ACCIÓN REQUERIDA 1 - En el hilo sobre «en dehors de», ¿cómo traduce Víctor Pérez «en dehors du périmètre»?

EXTRACTO FUENTE -
____
# En dehors de/des



## Luis_A

Hola:
_En dehors, ¿_puede traducirse como _aparte de_ o _fuera de_?
El contexto: "Le défaut de contrôle préventif de constitutionnalité des lois en dehors du contrôle preventif voulu para le constituant n'a cependant pais fait obstacle au développement de jurisprudences propices au respect de la hiérarchie des normes"
Muchas gracias!!


----------



## Víctor Pérez

En este contexto, quizá fuese más correcto "al margen".
Saludos


----------



## ea.passion

Bonjour,

Comment on dit la phrase suivainte en espagnol? Merci d'avance.

*En dehors des heures de travail, vous pouvez nous appeler.*


----------



## otichoc

¡Hola!

Puede llamarnos fuera del horario de oficina

J'espére que ça t'aide.
Saludos,


----------



## andrea-b

Es el sentido exacto


----------



## laura alejandra rubio

hola quisiera sabr como podria interpretarse en al siguiente oración: 
Au sens où il n'a jamais eu la moindre velléité de réaliser des prises de vue en dehors du périmètre de son domicile. gracias. espero respuesta


----------



## Víctor Pérez

Bienvenida, *Laura* (y perdónanos la tardanza).

En este caso, *en dehors du périmètre* sería: *fuera del perímetro*.


----------



## esseiro

¡Hola  luis_A!
lo entiendo así :""Le défaut de contrôle préventif de constitutionnalité des lois, ( en dehors du = ya que sólo existe el) contrôle preventif voulu para le constituant, n'a cependant pas fait obstacle au développement de jurisprudences propices au respect de la hiérarchie des normes"
espero que te ayude....


----------



## cebollas

Hola a todos:

Cómo traduciríais "en dehors" en esta frase:

 La diffusion gratuite au public par les partenaires touristiques est tolérée en tout lieu sur tout média, en dehors de toute forme d’exploitation.

"Al margen de / fuera de/ excluyéndose toda forma de explotación comercial"?

La frase habla de DVD turístico.

Gracias


----------



## Alberthus

Hola,

Me parecen acertadas tus tres traducciones a las que, personalmente añadiría :
"...exceptuando cualquier forma de explotación comercial."

Un saludo,


----------



## cebollas

Gracias por la respuesta.


----------



## Vladblack

Nueva pregunta​
*¿Q*u*é* quiere decir en dehors en este contexto*?*:
 je vous ferai  une remarque qui je leur ai faite et que j’ai vue par mon expérience, c’est que  en dehors de ces 4 5 maisons du haut Commence de la Ville


----------



## Gévy

Hola Vladback:

La verdad es que esta frase está fatal y suena a traductor automático. No tiene mucho sentido.

Bisous,

Gévy


----------



## caral

Hola

Por favor necesito una ayuda con la traducción de: "mise en dehors de..."
____
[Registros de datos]
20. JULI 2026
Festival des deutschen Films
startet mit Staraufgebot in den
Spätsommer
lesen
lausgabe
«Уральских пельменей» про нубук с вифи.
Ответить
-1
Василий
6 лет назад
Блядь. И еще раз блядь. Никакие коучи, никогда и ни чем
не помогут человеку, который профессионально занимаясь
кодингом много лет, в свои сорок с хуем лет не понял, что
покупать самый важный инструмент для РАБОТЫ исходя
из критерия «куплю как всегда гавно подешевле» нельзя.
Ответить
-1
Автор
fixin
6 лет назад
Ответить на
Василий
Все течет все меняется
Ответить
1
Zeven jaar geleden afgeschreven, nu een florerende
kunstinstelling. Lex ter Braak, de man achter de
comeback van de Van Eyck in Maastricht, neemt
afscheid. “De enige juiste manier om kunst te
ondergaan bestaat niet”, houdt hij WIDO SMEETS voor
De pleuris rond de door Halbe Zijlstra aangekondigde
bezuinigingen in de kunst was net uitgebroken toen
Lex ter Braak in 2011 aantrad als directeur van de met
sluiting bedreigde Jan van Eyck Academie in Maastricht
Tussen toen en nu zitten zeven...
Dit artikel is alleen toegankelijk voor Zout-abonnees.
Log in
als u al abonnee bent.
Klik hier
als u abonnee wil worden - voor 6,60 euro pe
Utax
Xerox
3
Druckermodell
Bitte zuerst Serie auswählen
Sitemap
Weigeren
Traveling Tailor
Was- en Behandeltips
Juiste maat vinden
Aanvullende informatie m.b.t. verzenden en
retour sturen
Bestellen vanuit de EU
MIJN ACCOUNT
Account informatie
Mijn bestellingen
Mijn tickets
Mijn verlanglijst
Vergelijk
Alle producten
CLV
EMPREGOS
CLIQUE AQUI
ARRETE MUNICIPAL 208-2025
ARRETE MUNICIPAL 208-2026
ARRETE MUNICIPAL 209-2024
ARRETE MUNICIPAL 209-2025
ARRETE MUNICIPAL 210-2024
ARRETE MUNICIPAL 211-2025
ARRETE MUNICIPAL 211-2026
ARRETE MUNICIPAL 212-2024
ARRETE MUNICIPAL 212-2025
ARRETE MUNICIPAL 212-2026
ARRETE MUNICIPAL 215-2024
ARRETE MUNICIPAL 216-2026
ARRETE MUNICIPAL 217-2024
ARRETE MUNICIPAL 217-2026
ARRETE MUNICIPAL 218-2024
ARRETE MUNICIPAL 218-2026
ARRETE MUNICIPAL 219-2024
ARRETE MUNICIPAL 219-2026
____
ACCIÓN REQUERIDA 2 - Transcribe los registros desde su primera línea hasta la línea que contiene "CLIQUE AQUI", ambas incluidas.

RESPUESTA ESCRITA 1 - Fuera del perímetro.

RESPUESTA ESCRITA 2 -
20. JULI 2026
Festival des deutschen Films
startet mit Staraufgebot in den
Spätsommer
lesen
lausgabe
«Уральских пельменей» про нубук с вифи.
Ответить
-1
Василий
6 лет назад
Блядь. И еще раз блядь. Никакие коучи, никогда и ни чем
не помогут человеку, который профессионально занимаясь
кодингом много лет, в свои сорок с хуем лет не понял, что
покупать самый важный инструмент для РАБОТЫ исходя
из критерия «куплю как всегда гавно подешевле» нельзя.
Ответить
-1
Автор
fixin
6 лет назад
Ответить на
Василий
Все течет все меняется
Ответить
1
Zeven jaar geleden afgeschreven, nu een florerende
kunstinstelling. Lex ter Braak, de man achter de
comeback van de Van Eyck in Maastricht, neemt
afscheid. “De enige juiste manier om kunst te
ondergaan bestaat niet”, houdt hij WIDO SMEETS voor
De pleuris rond de door Halbe Zijlstra aangekondigde
bezuinigingen in de kunst was net uitgebroken toen
Lex ter Braak in 2011 aantrad als directeur van de met
sluiting bedreigde Jan van Eyck Academie in Maastricht
Tussen toen en nu zitten zeven...
Dit artikel is alleen toegankelijk voor Zout-abonnees.
Log in
als u al abonnee bent.
Klik hier
als u abonnee wil worden - voor 6,60 euro pe
Utax
Xerox
3
Druckermodell
Bitte zuerst Serie auswählen
Sitemap
Weigeren
Traveling Tailor
Was- en Behandeltips
Juiste maat vinden
Aanvullende informatie m.b.t. verzenden en
retour sturen
Bestellen vanuit de EU
MIJN ACCOUNT
Account informatie
Mijn bestellingen
Mijn tickets
Mijn verlanglijst
Vergelijk
Alle producten
CLV
EMPREGOS
CLIQUE AQUI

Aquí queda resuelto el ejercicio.